Not many people who've been bankrupted by a medical condition are in any position to sue. And when you're talking about procedures that would cost the company, at a minimum, tens of thousands of dollars, the math goes something like this...let's say the insurance company knows that 2% of denials will lead to a lawsuit (that's an example, I guarantee the accountant knows the actual number). So if you turn down 50 procedures at an average cost of $100k, conservatively, that's $5 million you've saved. If you've just freed up $5 million to defend the lawsuit, you've got almost a sure thing that you'll defeat the plaintiff who just lost all their money to a medical disaster. They don't care about being vilified or being dragged before Congress. Both things happen regularly with no impact on the bottom line. And anything that doesn't impact the bottom line doesn't matter.

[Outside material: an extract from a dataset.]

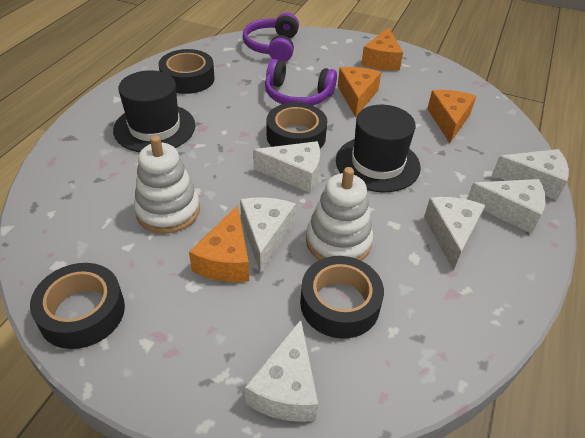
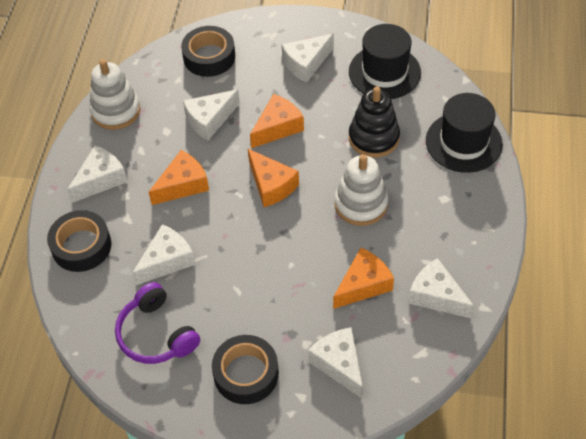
black stacking toy: 0 -> 1
black tape: 4 -> 3
purple headphones: 2 -> 1

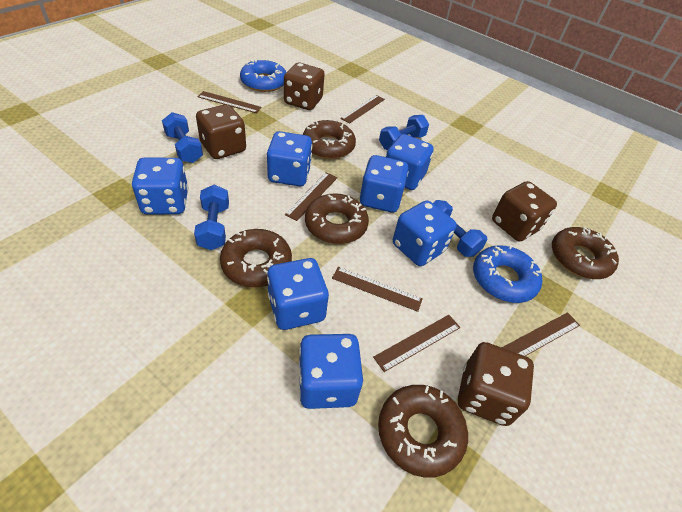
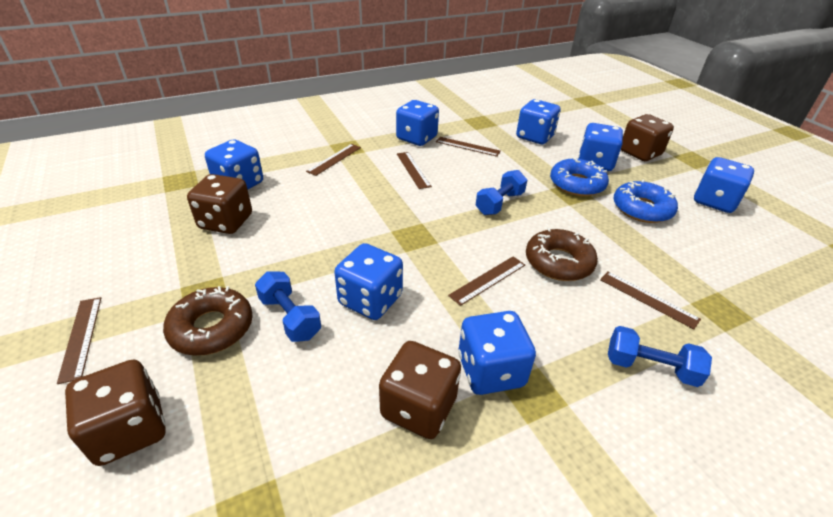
blue dumbbell: 4 -> 3
brown donut: 5 -> 2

The reason this doesn't keep costs down as it does in the UK and other countries is probably (and I'm speculating) because the US accountant is looking at the cheapest way to ultimately drop the patient as a member, and then they're not the insurance company's problem anymore. The UK economist is looking at what's the best value over the life of the patient, because there's not a way to simply shove the patient's problem onto somebody else. Once the US insurer gets rid of the patient, the costs continue to pile up (probably more than they would have been if medically appropriate care hadn't been delayed during the fight with the insurance company), but those costs are paid out-of-pocket, absorbed by the hospital when the patient goes bankrupt, or paid by the government if the patient qualifies for assistance.

Of course, the other big cost driver is the amount the US system spends trying to avoid paying for medically necessary care so somebody else will have to foot the bill. The oft-cited statistic is 30% of insurance company costs are overhead...and a substantial chunk of that is going to finding ways to screen members and deny claims for those members that get through the screens and still have the audacity to get sick or injured. If insurers simply accepted all applicants (as they're now being required to do), overall costs will definitely go down, even though they'll go up for the individual insurer.